Le Voisin (16)

Episode précédent : Le Voisin (15)

Samedi 3 décembre

Il faut que je sois prudent, extrêmement prudent. Le pendentif en forme de chauve-souris n’est plus là où je l’avais rangé. Craignant quelque sortilège, je l’avais placé dans une boîte en fer sous l’évier, hors de ma vue. Il me mettait en effet très mal à l’aise. Or, ce matin, je me suis levé avec un point au creux de l’estomac, la peur au ventre. Mystérieusement attiré vers la cuisine, j’ai ouvert le placard, à la recherche de la funeste petite boîte. Elle était toujours là, mais son contenu s’était évaporé. Comme par magie… noire, assurément. Je sens que les prochaines nuits vont être peu reposantes.

Lundi 5 décembre

Je n’ai pas dormi depuis deux jours. Je sursaute au moindre bruit. Suis-je en train de devenir fou ? Marcherais-je dans les pas du gnome ? Il faut absolument que je me confie à quelqu’un, sinon je vais exploser. Je connais peu de gens, ici, mais il faut vraiment que je prévienne mes semblables qu’un danger informe nous menace, qu’il est là, à nos portes, sur nos paliers. Au moins qu’une personne de cet immeuble soit alertée. Il me semble que le voisin du quatrième pourrait entendre ce que j’ai à dire. Nous nous sommes souvent parlé, dans l’escalier ou dans l’entrée de l’immeuble. Il est très sympathique, cordial, posé. Nous avons, en outre, plusieurs points communs. J’ai appris, fortuitement, que nous étions nés le même jour, et la même année, ce qui est plus rare. Il vit seul. Et, dernière « coïncidence » : il est écrivain et journaliste. Cela ne fait que confirmer une intime conviction : il est l’allié dont j’ai besoin. Je vais tenter de l’approcher discrètement, sans l’effrayer.

Mardi 20 décembre

J’ai plus de mal que prévu à faire réellement connaissance avec mon voisin, Jean-Luc. Se pourrait-il que, malgré tous mes efforts, je l’indispose ? Bien que je passe – à dessein – un temps considérable dans les parties communes de l’immeuble, je ne l’ai vu que six fois en dix jours. Je me suis contenté de le saluer, essayant ensuite d’engager la conversation sur les nouvelles du jour ou tout sujet susceptible de créer un contact entre nous. A chaque fois, il s’est montré aimable, mais je n’ai pas senti de sa part une volonté de pousser plus loin nos relations de voisinage. Mon air fatigué y est certainement pour quelque chose. Je dois avoir une mine peu engageante, en ce moment. Je transpire la peur et l’insomnie par tous les pores de ma peau. Rien d’étonnant à ce que je fasse fuir les gens. Même ma boulangère me regarde de travers. Je n’y peux pourtant rien. Je porte un tel poids sur mes épaules. Si seulement je pouvais me délester  d’une infime part de ce fardeau…

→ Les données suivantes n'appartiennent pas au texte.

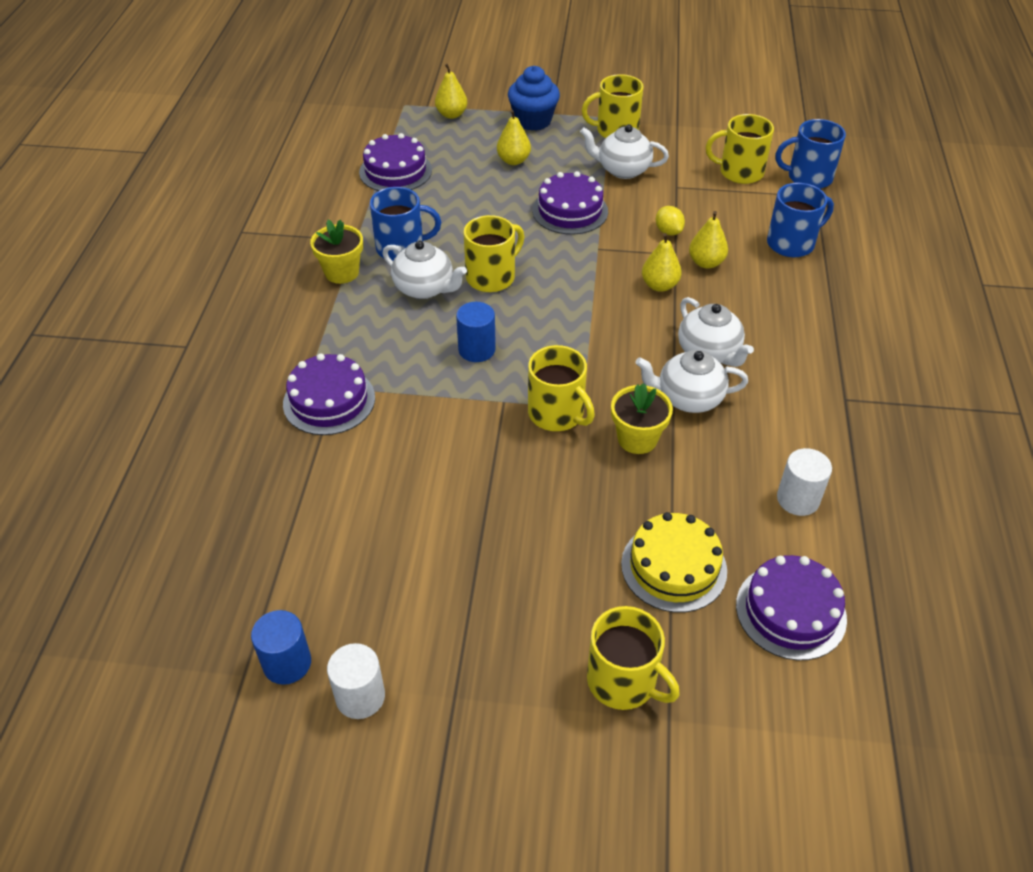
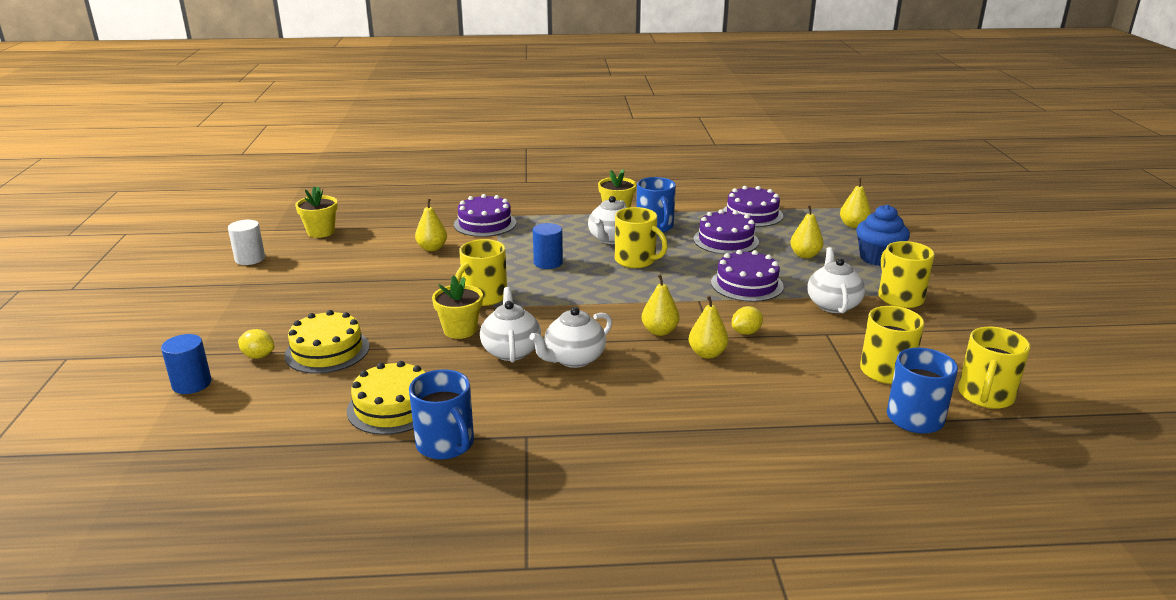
camera: 80 degrees right, 20 degrees down
blue cylinder [251,610,311,685] -> blue cylinder moved to [161,334,212,394]
yellow mug [587,606,680,710] -> yellow mug moved to [958,327,1030,409]
purple cake [736,555,847,660] -> purple cake moved to [693,209,759,254]
blue mug [767,183,834,257] -> blue mug moved to [409,369,474,460]
white cylinder [777,448,832,516] -> yellow cake [347,361,426,435]
none -> yellow lemon [238,329,274,359]
none -> yellow flower pot [295,186,338,238]
none -> yellow pear [415,199,447,251]

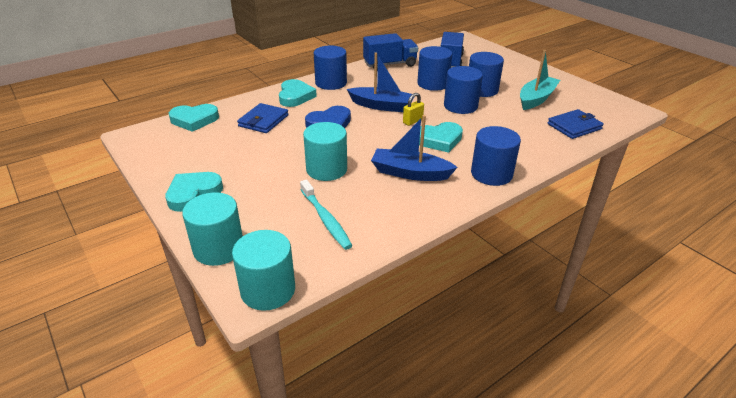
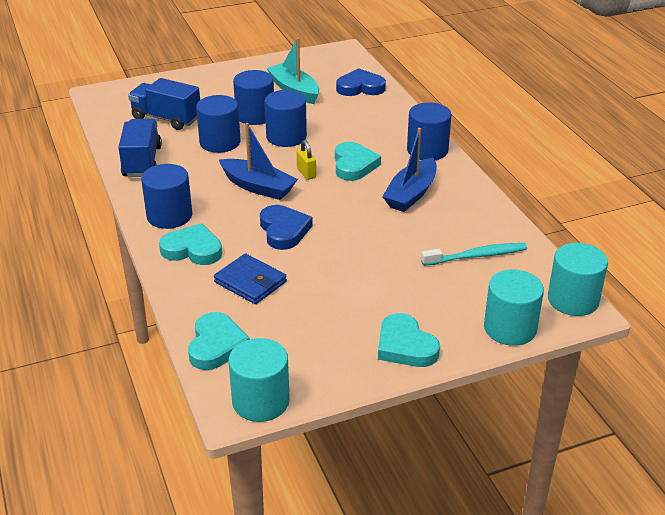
camera: 75 degrees left, 0 degrees up
turquoise cylinder [303,122,347,181] -> turquoise cylinder moved to [228,338,290,422]
blue boat [347,52,414,112] -> blue boat turned 90 degrees clockwise [219,123,298,200]
blue wallet [548,109,604,139] -> blue heart [336,68,386,96]

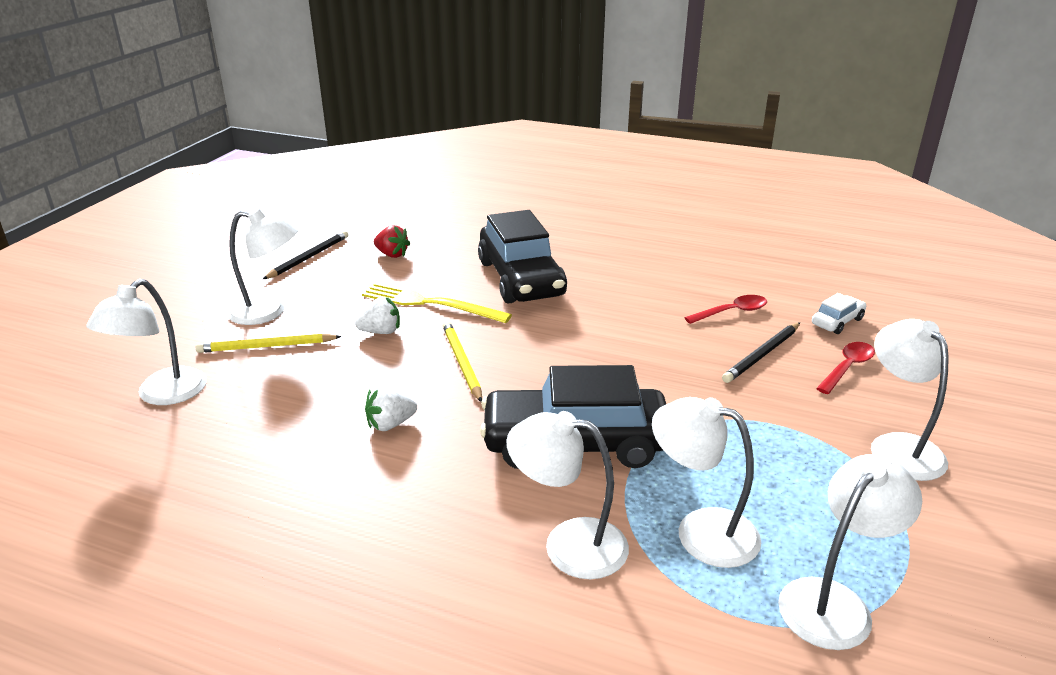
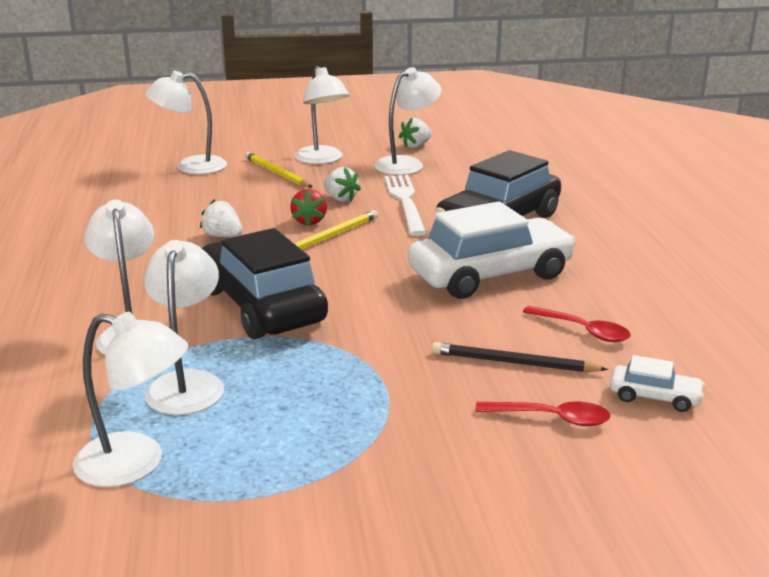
camera: 60 degrees right, 5 degrees down
black pencil [263,231,348,279] -> white strawberry [399,118,432,148]
yellow fork [362,282,512,323] -> white fork [384,175,426,236]
red strawberry [374,225,410,258] -> red strawberry moved to [290,189,327,227]
white lamp [871,319,949,481] -> white lamp moved to [374,67,441,175]
none -> white car [408,201,577,299]

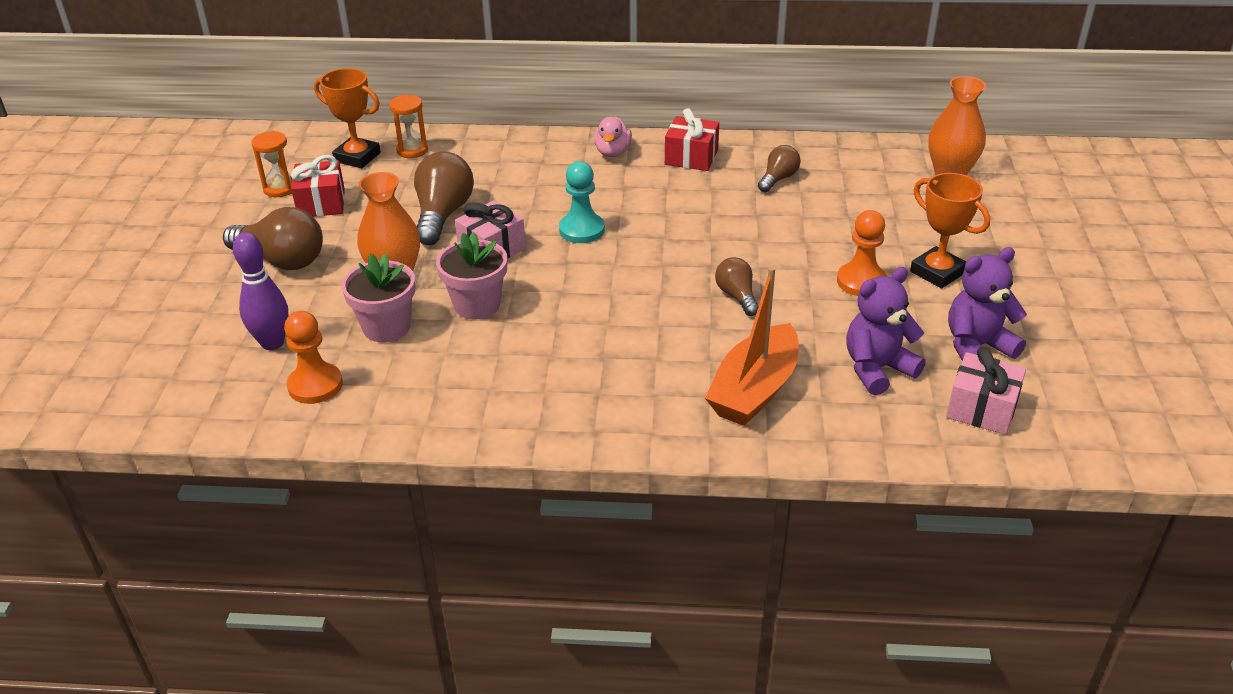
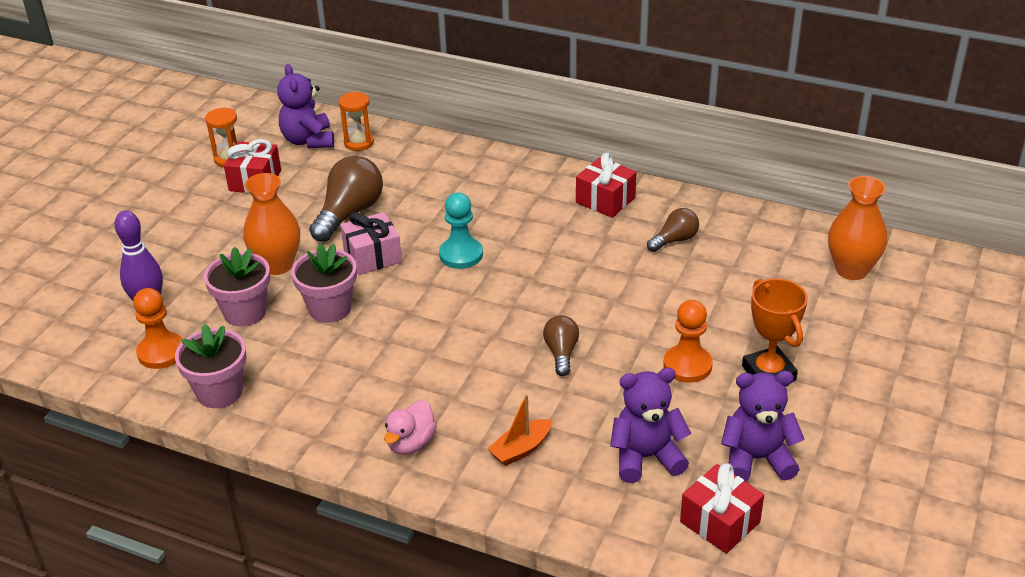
camera: 20 degrees right, 0 degrees up
brown light bulb [223,207,323,270] -> none
orange trophy [314,68,381,168] -> purple teddy bear [277,64,334,148]
pink duck [594,117,632,157] -> pink duck moved to [384,400,437,455]
orange boat [705,267,799,426] -> orange boat [487,394,551,466], size x0.53
pink gift [946,347,1026,435] -> red gift [680,463,764,554]
none -> pink flower pot [175,324,247,408]

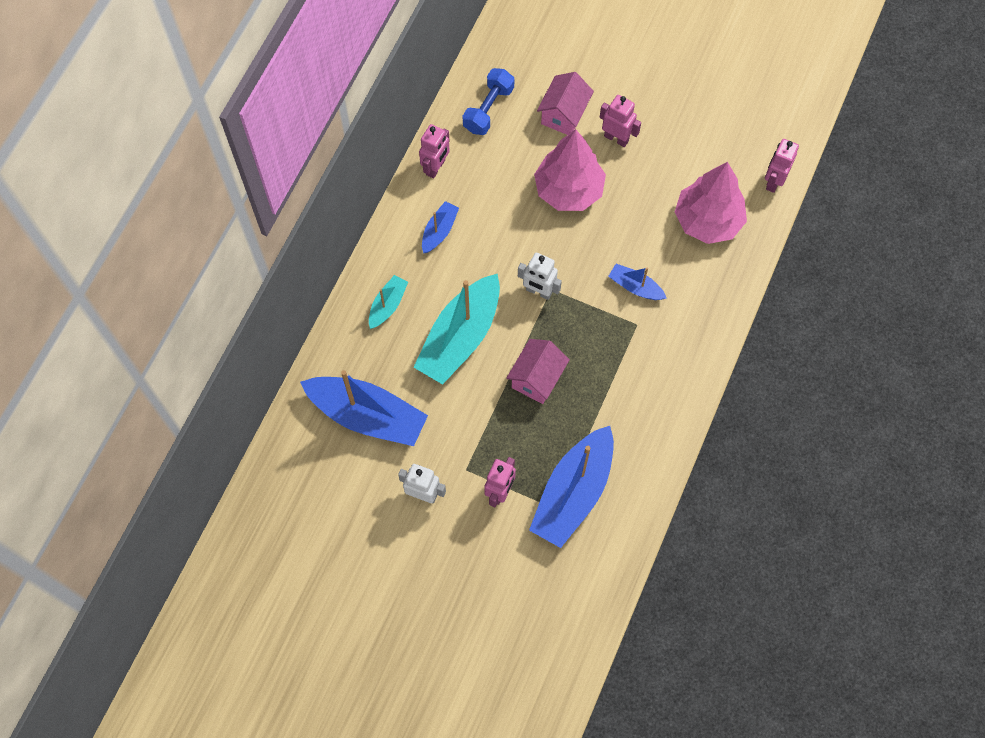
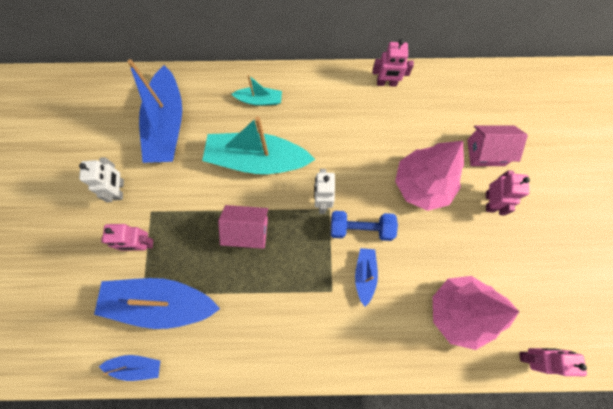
camera: 65 degrees right, 5 degrees up
blue boat [422,201,459,253] -> blue boat moved to [99,355,160,381]
blue dumbbell [463,68,514,135] -> blue dumbbell moved to [331,211,398,241]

C’est dans cette optique que, dès vendredi matin, j’ai décidé d’embrayer et de donner un sérieux coup d’accélérateur à mon plan. A présent, j’essaie de le rencontrer au moins une fois par jour. Je suppose qu’il commence à se douter de quelque chose. Peut-être croit-il que je le drague ? Il faudra que je dissipe tout malentendu dans les semaines qui viennent. Mais n’est-ce pas un peu tôt pour le mettre dans la confidence ? Je pense qu’il n’est pas encore prêt à accepter la terrible vérité dont je préfère – pour l’instant – différer la révélation.